You should include your plotting code and the data in your papers and reports. Far too often, I have included a figure in a paper I am writing and after the fact changed my mind about how the data should be presented. Often these are trivial things like colors, styles, and sizes. But sometimes, I want to augment or remove entire lines within the plots. Obviously this is not easy to fix if you have to go back and forth between your code that generates the plot and your paper, constantly copying files from one to the other. Or, even worse, what if you deleted your data or the script used to generate your plots?

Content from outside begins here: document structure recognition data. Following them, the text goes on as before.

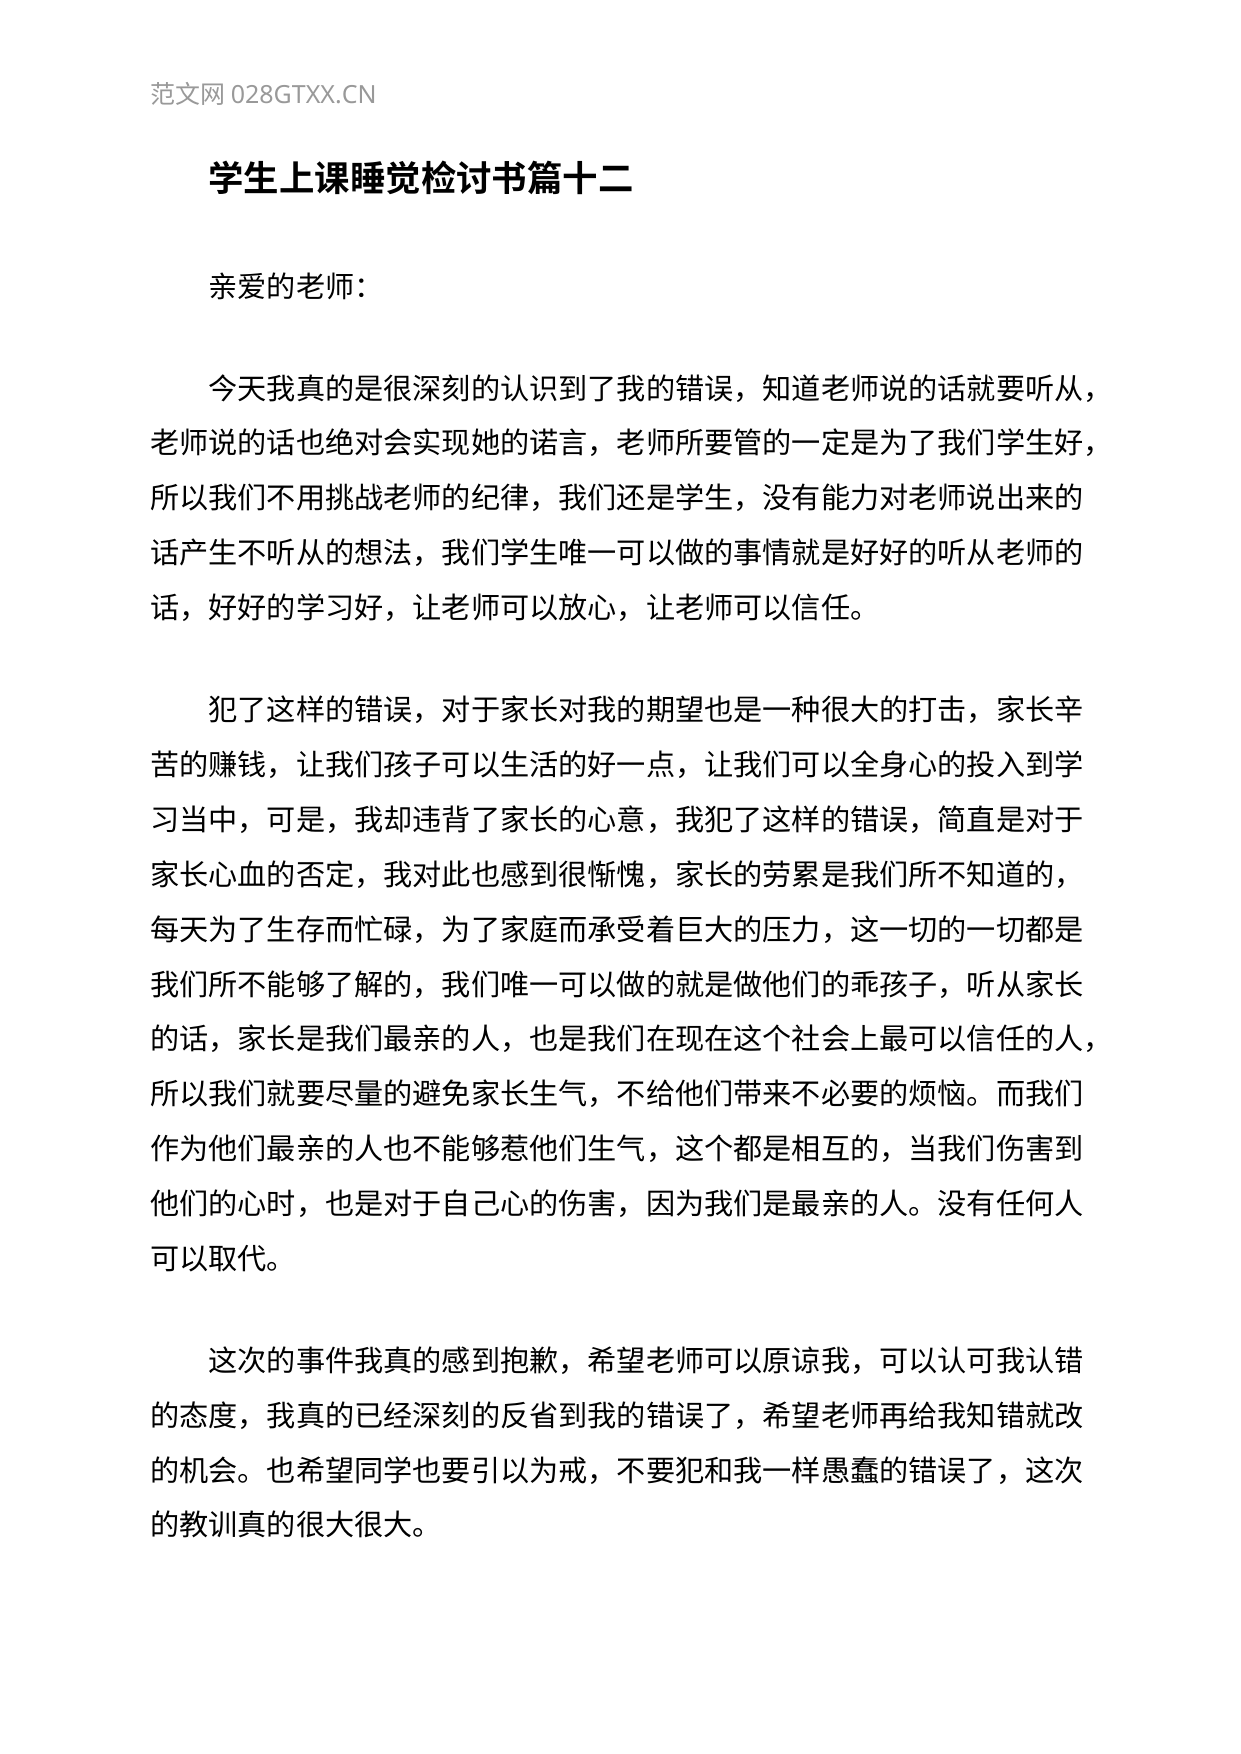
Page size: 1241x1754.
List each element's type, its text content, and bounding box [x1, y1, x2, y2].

text 今天我真的是很深刻的认识到了我的错误，知道老师说的话就要听从，老师说的话也绝对会实现她的诺言，老师所要管的一定是为了我们学生好，所以我们不用挑战老师的纪律，我们还是学生，没有能力对老师说出来的话产生不听从的想法，我们学生唯一可以做的事情就是好好的听从老师的话，好好的学习好，让老师可以放心，让老师可以信任。 [150, 365, 1090, 627]
text 亲爱的老师： [150, 263, 1090, 306]
text 犯了这样的错误，对于家长对我的期望也是一种很大的打击，家长辛苦的赚钱，让我们孩子可以生活的好一点，让我们可以全身心的投入到学习当中，可是，我却违背了家长的心意，我犯了这样的错误，简直是对于家长心血的否定，我对此也感到很惭愧，家长的劳累是我们所不知道的，每天为了生存而忙碌，为了家庭而承受着巨大的压力，这一切的一切都是我们所不能够了解的，我们唯一可以做的就是做他们的乖孩子，听从家长的话，家长是我们最亲的人，也是我们在现在这个社会上最可以信任的人，所以我们就要尽量的避免家长生气，不给他们带来不必要的烦恼。而我们作为他们最亲的人也不能够惹他们生气，这个都是相互的，当我们伤害到他们的心时，也是对于自己心的伤害，因为我们是最亲的人。没有任何人可以取代。 [150, 687, 1090, 1278]
text 这次的事件我真的感到抱歉，希望老师可以原谅我，可以认可我认错的态度，我真的已经深刻的反省到我的错误了，希望老师再给我知错就改的机会。也希望同学也要引以为戒，不要犯和我一样愚蠢的错误了，这次的教训真的很大很大。 [150, 1337, 1090, 1544]
text 学生上课睡觉检讨书篇十二 [150, 150, 1090, 201]
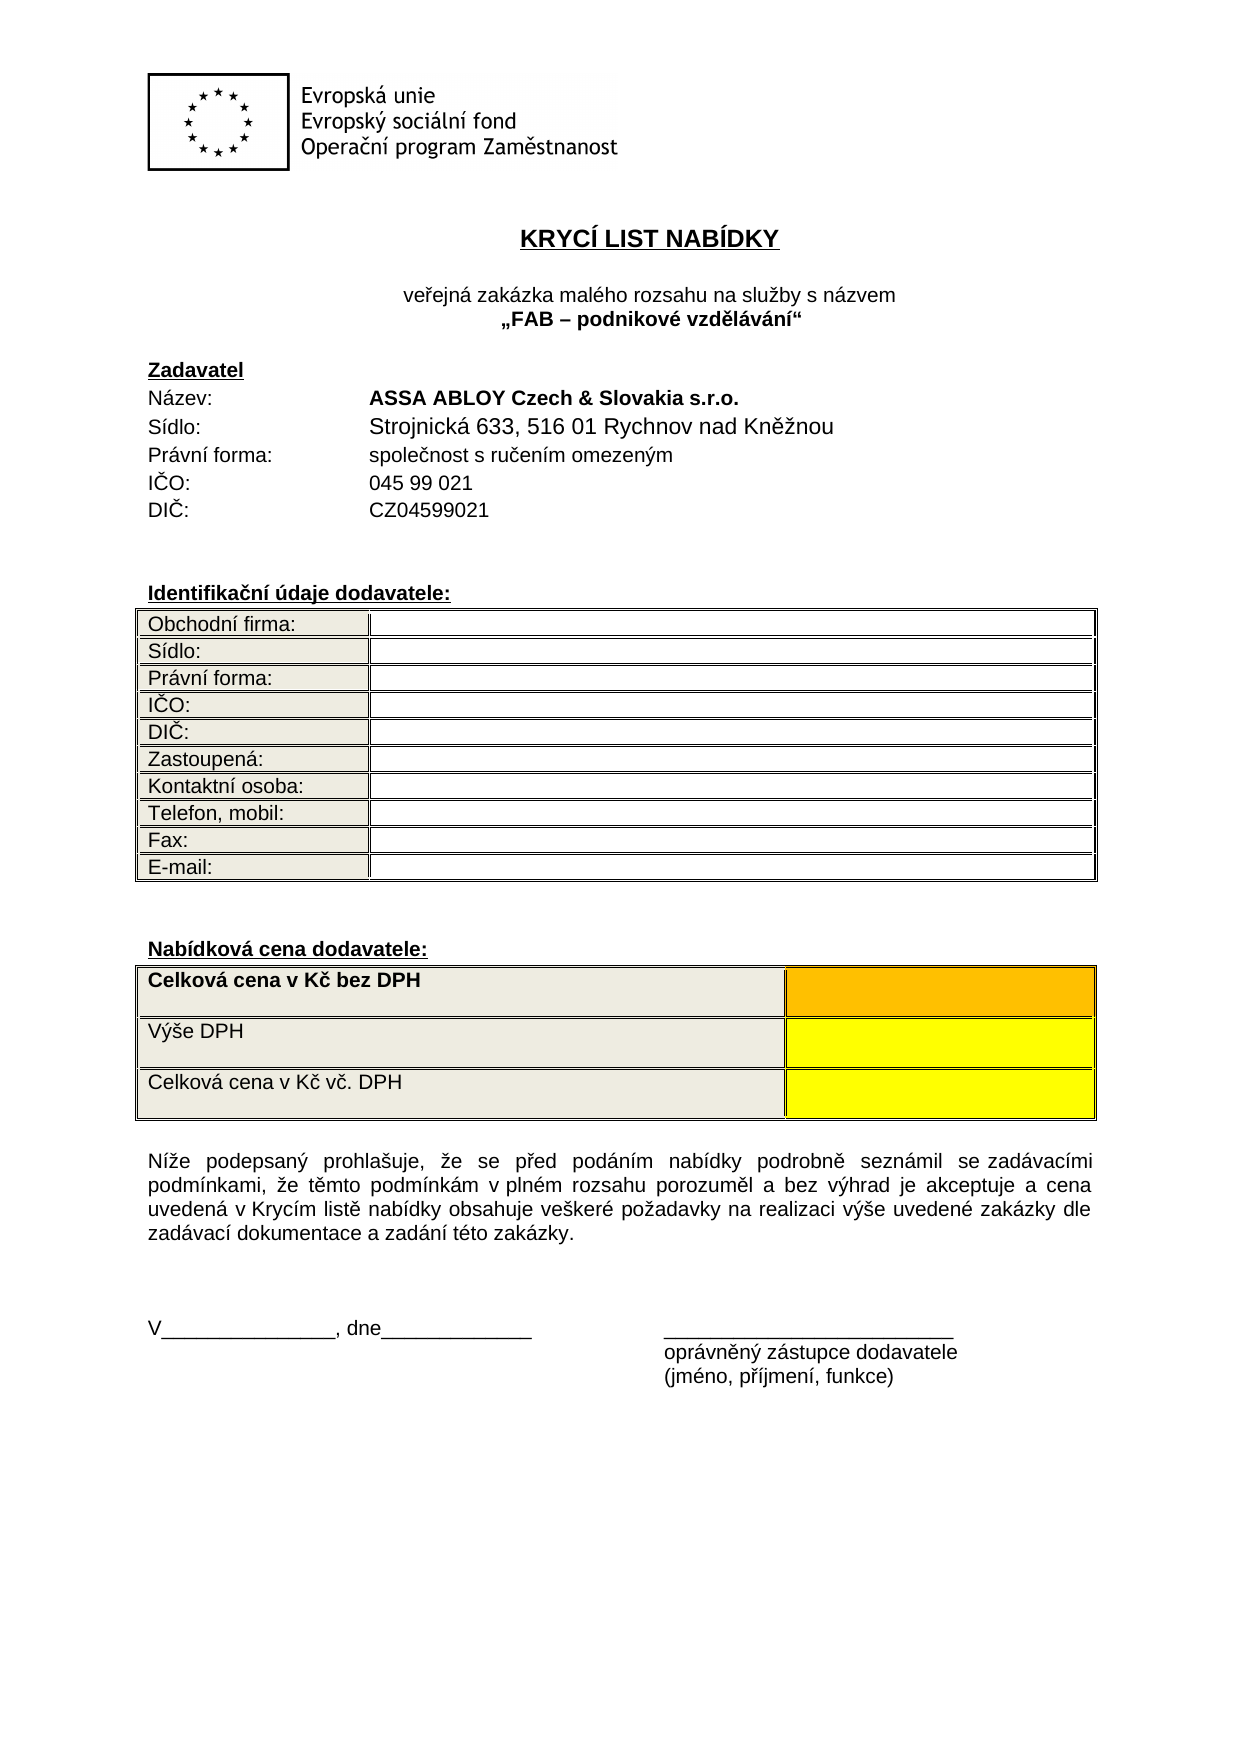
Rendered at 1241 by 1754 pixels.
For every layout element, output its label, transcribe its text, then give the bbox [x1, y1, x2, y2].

text Právní forma: společnost s ručením omezeným [148, 443, 1093, 467]
table_cell [369, 825, 1096, 852]
text Zadavatel [148, 358, 1093, 382]
text veřejná zakázka malého rozsahu na služby s názvem [207, 283, 1093, 307]
text Sídlo: Strojnická 633, 516 01 Rychnov nad Kněžnou [148, 413, 1093, 439]
table_cell DIČ: [138, 717, 368, 744]
table_header Celková cena v Kč bez DPH [138, 968, 785, 1016]
table_cell Právní forma: [138, 663, 368, 689]
subtitle „FAB – podnikové vzdělávání“ [210, 307, 1093, 331]
table_cell [371, 744, 1095, 771]
table_cell [371, 771, 1095, 798]
table_cell Výše DPH [138, 1016, 784, 1067]
table_cell E-mail: [136, 852, 369, 879]
table_cell Sídlo: [136, 635, 369, 662]
text Níže podepsaný prohlašuje, že se před podáním nabídky podrobně seznámil se zadávacími podmínkami, že těmto podmínkám v plném rozsahu porozuměl a bez výhrad je akceptuje a cena uvedená v Krycím listě nabídky obsahuje veškeré požadavky na realizaci výše uvedené zakázky dle zadávací dokumentace a zadání této zakázky. [148, 1148, 1093, 1244]
text KRYCÍ LIST NABÍDKY [207, 224, 1093, 252]
table_cell [787, 1016, 1094, 1067]
picture [147, 73, 618, 171]
table_cell [369, 798, 1096, 825]
text DIČ: CZ04599021 [148, 498, 1093, 522]
text (jméno, příjmení, funkce) [590, 1364, 1093, 1388]
text oprávněný zástupce dodavatele [590, 1340, 1093, 1364]
table_cell Fax: [136, 825, 369, 852]
text IČO: 045 99 021 [148, 471, 1093, 495]
table_cell [371, 663, 1095, 689]
table_cell [785, 1067, 1094, 1118]
text Název: ASSA ABLOY Czech & Slovakia s.r.o. [148, 386, 1093, 409]
table_cell Kontaktní osoba: [138, 771, 368, 798]
table_cell Telefon, mobil: [136, 798, 369, 825]
table_cell IČO: [138, 690, 368, 717]
table_cell [369, 635, 1096, 662]
table_header [369, 611, 1094, 635]
table_cell [371, 717, 1095, 744]
table_header Obchodní firma: [138, 611, 369, 635]
table_cell [371, 690, 1095, 717]
table_cell Zastoupená: [138, 744, 368, 771]
table_cell Celková cena v Kč vč. DPH [138, 1067, 785, 1118]
text Nabídková cena dodavatele: [148, 937, 1093, 961]
text Identifikační údaje dodavatele: [148, 581, 1093, 605]
text V_______________, dne_____________ _________________________ [148, 1316, 1093, 1340]
table_cell [369, 852, 1096, 879]
table_header [785, 968, 1094, 1016]
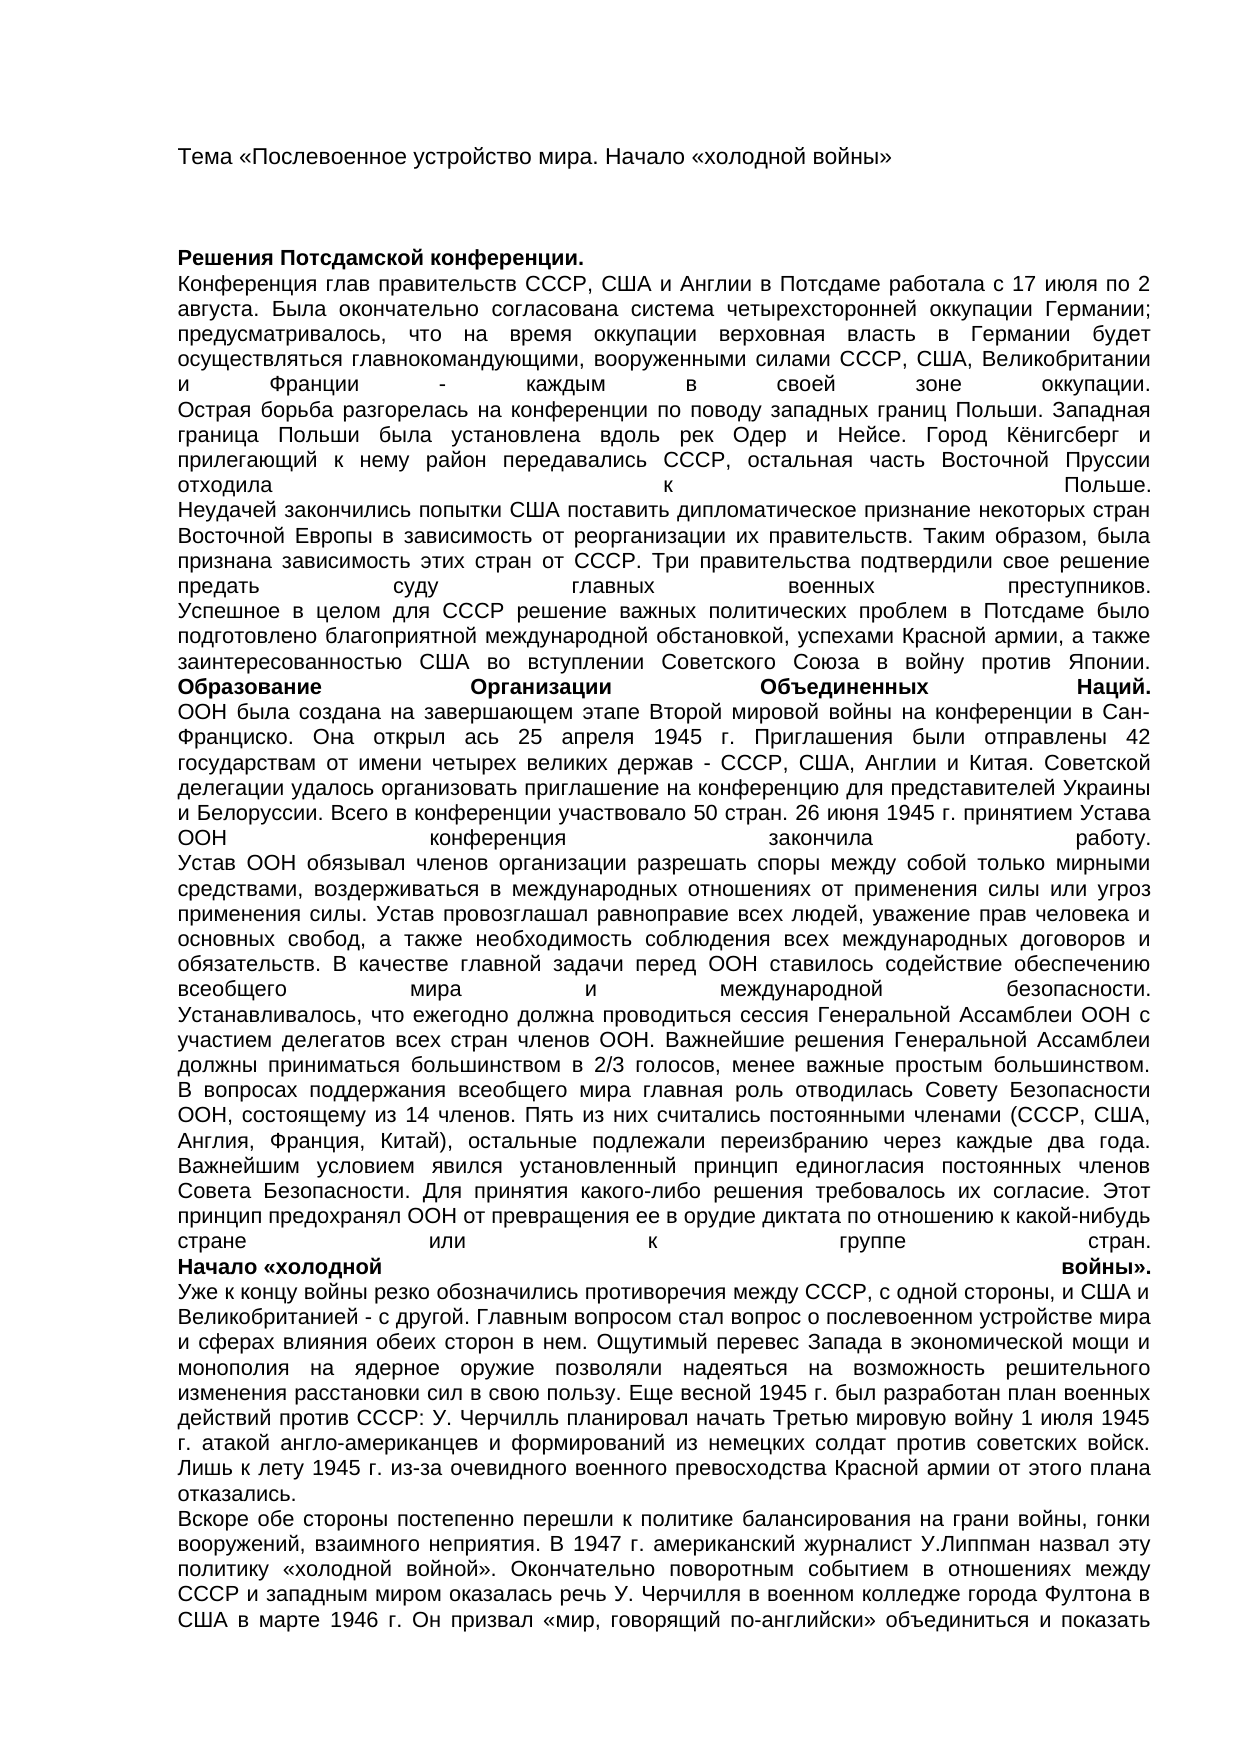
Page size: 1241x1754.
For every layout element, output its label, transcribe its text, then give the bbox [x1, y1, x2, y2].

This problem can therefore range from small to quite large headaches. When dealing with submission deadlines, it’s best to avoid these issues altogether by including your plotting code and data in your repository where you keep your paper.

What’s that? You don’t keep your paper in its own repository?

  1. Put your paper in a repository (because you’re obviously using LaTeX)
  2. Put your plot generation scripts and data into that repository

Now obviously you shouldn’t put all your data in the repository, because that would be quite untenable for some things. So it is best to pare it down to the data you would like to plot. Typically I don’t even separate the data from the plotting script, opting to save the data within the python plotting script itself, like the following

#!/usr/bin/env python3

import os
import numpy as np
import matplotlib.pyplot as plt

# Save your data in the file
x = np.array([1,2,3,4,5,6,7,8,9,10,11,12,13,14,15])
y = np.array([2,4,1,3,5,2,4,1,3,5,2,4,1,3,5])

plt.plot(x, y)

plt.xlabel('Time [s]')
plt.ylabel('Distance [m]')

plt.title('Example Plot')

dirname = os.path.dirname(__file__)
filename = os.path.join(dirname, 'Example.pdf')
plt.savefig(filename)

Additionally, since you have all the information you need to generate the plots using the committed script, it is not necessary to add the figures themselves to git. This can slightly reduce repo size. I typically combine these scripts with my LaTeX preprocessor to ensure everything is up-to-date.